During the session on the Committee on Budget, Finance and Administration's report from March 4, 2025, the U.S. supported a consensus on Yemen's payment plan but highlighted that it is reviewing its contributions to international organizations. "The United States is currently undergoing a comprehensive review of all contributions to international organizations," stated U.S. representatives.
Concerns were raised about administrative measures related to member arrears and transparency in Secretariat-led activities. The U.S. emphasized that "transparency is fundamental to a rules-based system," criticizing current practices as lacking sufficient clarity.
Regarding the incorporation of the Investment Facilitation for Development Agreement into Annex 4 of the WTO Agreement, while not intending to join IFDA, the U.S. did not object to its inclusion in the WTO framework as an Annex 4 plurilateral agreement.
In discussing follow-ups from past ministerial conferences such as MC13 in Abu Dhabi and others, the U.S. reiterated support for not imposing customs duties on electronic transmissions: "The moratorium...has supported the rapid growth of digital trade over the past two decades."

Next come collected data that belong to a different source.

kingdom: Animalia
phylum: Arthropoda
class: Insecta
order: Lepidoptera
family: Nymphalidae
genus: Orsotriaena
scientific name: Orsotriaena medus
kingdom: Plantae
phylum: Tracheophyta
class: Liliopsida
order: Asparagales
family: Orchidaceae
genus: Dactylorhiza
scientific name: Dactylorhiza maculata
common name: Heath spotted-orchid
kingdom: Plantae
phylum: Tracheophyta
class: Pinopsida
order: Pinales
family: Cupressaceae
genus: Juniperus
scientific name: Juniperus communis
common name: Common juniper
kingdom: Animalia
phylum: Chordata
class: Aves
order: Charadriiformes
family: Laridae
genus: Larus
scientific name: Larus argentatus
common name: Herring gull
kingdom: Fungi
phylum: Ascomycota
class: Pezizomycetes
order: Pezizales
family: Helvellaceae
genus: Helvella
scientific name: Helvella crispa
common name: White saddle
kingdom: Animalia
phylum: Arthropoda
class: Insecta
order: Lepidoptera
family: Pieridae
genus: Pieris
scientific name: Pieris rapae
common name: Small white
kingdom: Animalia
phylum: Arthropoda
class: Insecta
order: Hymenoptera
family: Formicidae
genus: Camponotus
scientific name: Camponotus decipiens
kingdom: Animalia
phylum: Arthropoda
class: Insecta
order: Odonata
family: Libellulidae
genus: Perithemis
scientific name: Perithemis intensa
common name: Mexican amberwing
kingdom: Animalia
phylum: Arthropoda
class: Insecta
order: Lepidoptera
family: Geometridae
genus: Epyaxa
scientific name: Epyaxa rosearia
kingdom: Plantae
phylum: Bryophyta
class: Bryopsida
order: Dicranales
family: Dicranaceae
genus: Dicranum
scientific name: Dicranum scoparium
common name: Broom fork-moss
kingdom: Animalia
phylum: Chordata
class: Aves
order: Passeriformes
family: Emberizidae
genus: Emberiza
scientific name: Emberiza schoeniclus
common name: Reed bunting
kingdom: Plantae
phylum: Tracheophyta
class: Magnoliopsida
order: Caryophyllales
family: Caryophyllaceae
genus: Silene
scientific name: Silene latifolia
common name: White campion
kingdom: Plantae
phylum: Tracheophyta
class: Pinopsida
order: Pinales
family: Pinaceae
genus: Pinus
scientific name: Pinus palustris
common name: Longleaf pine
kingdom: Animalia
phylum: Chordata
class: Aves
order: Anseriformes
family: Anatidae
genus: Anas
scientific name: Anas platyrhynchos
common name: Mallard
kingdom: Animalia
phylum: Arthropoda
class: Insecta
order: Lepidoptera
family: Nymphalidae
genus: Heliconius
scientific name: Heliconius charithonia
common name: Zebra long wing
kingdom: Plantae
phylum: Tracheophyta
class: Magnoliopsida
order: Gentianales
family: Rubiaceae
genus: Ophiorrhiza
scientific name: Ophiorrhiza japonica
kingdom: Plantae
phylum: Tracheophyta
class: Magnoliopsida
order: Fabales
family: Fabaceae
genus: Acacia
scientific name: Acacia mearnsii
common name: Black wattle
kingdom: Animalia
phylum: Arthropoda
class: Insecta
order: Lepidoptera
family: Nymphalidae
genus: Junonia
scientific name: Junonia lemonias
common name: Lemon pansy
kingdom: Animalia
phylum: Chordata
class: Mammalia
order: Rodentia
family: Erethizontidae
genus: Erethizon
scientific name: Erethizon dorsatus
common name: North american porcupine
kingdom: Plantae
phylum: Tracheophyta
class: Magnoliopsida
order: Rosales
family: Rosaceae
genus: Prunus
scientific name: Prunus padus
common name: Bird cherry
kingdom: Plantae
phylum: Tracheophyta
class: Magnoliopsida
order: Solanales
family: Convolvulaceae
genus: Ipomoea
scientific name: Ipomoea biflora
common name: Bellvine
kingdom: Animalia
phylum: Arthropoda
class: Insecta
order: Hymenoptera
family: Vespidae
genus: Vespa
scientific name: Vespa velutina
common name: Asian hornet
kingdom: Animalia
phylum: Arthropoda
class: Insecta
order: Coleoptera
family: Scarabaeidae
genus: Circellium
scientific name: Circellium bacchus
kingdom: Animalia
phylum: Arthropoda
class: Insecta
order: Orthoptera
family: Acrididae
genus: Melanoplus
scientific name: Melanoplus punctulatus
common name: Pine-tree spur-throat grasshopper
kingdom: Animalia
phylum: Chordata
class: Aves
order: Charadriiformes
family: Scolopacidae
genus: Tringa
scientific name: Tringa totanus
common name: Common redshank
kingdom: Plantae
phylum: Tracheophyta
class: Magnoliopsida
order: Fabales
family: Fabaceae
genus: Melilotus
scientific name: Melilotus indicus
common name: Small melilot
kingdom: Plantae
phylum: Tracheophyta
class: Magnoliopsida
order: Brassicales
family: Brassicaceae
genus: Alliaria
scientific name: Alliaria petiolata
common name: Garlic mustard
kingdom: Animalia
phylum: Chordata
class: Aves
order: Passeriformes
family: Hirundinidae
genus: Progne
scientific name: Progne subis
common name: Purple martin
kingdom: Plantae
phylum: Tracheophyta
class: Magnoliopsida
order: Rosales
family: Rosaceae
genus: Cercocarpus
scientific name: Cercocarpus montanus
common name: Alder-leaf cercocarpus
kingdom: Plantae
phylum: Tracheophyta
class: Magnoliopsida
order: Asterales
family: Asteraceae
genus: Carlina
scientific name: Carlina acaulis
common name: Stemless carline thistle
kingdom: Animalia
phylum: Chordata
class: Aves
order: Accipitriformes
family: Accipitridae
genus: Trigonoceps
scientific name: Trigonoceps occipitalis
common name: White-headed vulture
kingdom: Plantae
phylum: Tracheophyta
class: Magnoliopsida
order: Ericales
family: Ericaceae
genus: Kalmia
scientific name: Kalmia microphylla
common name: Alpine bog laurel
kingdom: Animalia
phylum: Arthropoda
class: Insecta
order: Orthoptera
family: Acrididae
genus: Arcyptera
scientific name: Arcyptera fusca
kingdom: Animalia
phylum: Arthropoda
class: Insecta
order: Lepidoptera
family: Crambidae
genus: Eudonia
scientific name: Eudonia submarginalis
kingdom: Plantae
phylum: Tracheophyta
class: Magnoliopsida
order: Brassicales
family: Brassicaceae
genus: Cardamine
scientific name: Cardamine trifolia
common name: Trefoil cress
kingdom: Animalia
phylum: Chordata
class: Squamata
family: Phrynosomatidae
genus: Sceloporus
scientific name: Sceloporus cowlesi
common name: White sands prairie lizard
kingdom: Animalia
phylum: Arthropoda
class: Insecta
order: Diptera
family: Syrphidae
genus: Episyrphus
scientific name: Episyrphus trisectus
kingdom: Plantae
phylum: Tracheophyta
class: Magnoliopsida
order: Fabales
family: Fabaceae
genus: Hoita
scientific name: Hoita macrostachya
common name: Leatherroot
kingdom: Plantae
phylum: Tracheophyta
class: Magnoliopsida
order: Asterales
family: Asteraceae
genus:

A statement by Singapore and Switzerland marked the occasion of WTO's 30th anniversary with calls for reform in light of challenges faced by multilateral trading systems. The U.S. expressed appreciation but stressed that meaningful reform requires participation from all members: "Meaningful reform will require participation by other Members...that have benefited from [WTO's] failure."
Throughout these discussions, emphasis was placed on fairness and reciprocity within global trade systems—a focus aligned with original WTO objectives.